# Bank of Scotland sending out small cheques for overcharging in a leap year?



## Brendan Burgess (21 Dec 2018)

https://twitter.com/philipnolan1/status/1075047298139414538

I find Twitter hard to follow.  But I am told that this refers to an error BoSI made some years ago in charging 366 days interest of 1/365th in a leap year.

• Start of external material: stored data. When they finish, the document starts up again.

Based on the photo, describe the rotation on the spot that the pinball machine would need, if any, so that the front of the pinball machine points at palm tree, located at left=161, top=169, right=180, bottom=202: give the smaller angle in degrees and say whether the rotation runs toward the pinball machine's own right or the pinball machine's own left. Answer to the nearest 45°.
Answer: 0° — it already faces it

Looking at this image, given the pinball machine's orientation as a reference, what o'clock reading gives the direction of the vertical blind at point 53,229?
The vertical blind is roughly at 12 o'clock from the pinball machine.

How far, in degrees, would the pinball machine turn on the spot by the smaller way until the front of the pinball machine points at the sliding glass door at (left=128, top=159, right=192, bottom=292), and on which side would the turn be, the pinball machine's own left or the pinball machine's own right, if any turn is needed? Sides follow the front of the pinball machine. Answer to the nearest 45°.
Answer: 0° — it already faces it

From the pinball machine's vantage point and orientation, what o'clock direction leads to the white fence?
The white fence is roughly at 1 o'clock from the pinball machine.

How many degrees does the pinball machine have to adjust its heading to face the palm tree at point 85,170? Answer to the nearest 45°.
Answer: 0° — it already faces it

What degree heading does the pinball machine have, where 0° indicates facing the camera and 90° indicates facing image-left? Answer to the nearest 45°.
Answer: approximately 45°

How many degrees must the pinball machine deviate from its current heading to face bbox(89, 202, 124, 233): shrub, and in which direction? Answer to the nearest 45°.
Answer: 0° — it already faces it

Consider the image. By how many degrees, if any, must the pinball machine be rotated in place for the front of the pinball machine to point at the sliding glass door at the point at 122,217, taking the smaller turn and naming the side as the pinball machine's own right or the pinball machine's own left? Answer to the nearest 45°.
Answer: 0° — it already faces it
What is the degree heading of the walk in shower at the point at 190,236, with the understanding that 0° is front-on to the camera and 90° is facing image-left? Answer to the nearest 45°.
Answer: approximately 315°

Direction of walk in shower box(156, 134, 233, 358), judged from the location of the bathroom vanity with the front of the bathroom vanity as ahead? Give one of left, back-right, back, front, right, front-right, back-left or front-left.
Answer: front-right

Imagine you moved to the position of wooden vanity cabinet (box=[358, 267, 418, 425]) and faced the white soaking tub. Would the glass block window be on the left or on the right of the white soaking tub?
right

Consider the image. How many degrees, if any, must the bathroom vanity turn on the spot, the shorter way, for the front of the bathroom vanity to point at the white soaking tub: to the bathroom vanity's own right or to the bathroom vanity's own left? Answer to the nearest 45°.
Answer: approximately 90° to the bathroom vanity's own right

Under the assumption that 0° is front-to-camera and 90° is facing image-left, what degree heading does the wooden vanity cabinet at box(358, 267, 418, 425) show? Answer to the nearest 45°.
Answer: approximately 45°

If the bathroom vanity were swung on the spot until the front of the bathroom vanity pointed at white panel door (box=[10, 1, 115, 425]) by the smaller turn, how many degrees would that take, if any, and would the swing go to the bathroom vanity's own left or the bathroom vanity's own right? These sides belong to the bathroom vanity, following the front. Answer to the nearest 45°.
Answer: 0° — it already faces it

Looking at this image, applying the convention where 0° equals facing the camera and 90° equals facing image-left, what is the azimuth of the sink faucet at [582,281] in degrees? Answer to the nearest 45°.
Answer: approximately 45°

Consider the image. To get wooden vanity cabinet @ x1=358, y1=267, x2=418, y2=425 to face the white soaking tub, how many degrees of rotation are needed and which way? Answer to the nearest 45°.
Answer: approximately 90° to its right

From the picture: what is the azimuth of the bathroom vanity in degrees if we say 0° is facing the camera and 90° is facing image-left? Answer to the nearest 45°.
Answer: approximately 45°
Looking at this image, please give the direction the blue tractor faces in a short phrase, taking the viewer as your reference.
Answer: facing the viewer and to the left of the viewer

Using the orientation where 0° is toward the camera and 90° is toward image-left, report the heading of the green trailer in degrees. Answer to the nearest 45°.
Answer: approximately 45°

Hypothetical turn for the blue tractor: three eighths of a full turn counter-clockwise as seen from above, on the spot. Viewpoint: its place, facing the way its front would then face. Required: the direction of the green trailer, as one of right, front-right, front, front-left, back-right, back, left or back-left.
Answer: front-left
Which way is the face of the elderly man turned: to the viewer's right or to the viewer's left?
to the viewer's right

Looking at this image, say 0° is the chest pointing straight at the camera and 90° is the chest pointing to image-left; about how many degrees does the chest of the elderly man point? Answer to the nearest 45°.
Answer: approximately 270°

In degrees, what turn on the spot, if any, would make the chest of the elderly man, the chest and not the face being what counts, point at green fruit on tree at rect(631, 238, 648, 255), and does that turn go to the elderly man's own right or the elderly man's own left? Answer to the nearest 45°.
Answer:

Has anyone else heard about this? 

Brendan


----------



## Johnon71 (3 Jan 2019)

Yes me and my wife got a cheque each for approx. €28 for overpayment of a recent leap year


----------



## landlord (4 Jan 2019)

Myself and my other half got a cheque for 51 Euro EACH!!


----------



## Marion (4 Jan 2019)

I got a cheque in early December for this overcharge. 

Marion


----------



## so-crates (4 Jan 2019)

Johnon71 said:


> Yes me and my wife got a cheque each for approx. €28 for overpayment of a recent leap year





landlord said:


> Myself and my other half got a cheque for 51 Euro EACH!!



Pshaw!! Call them small!?  I once got a cheque for the princely sum of €0.04 from Ulster Bank when they made a bit of a mess of my mortgage payments!  (Oh and a warning that I may need to inform Revenue of the additional moolah )


----------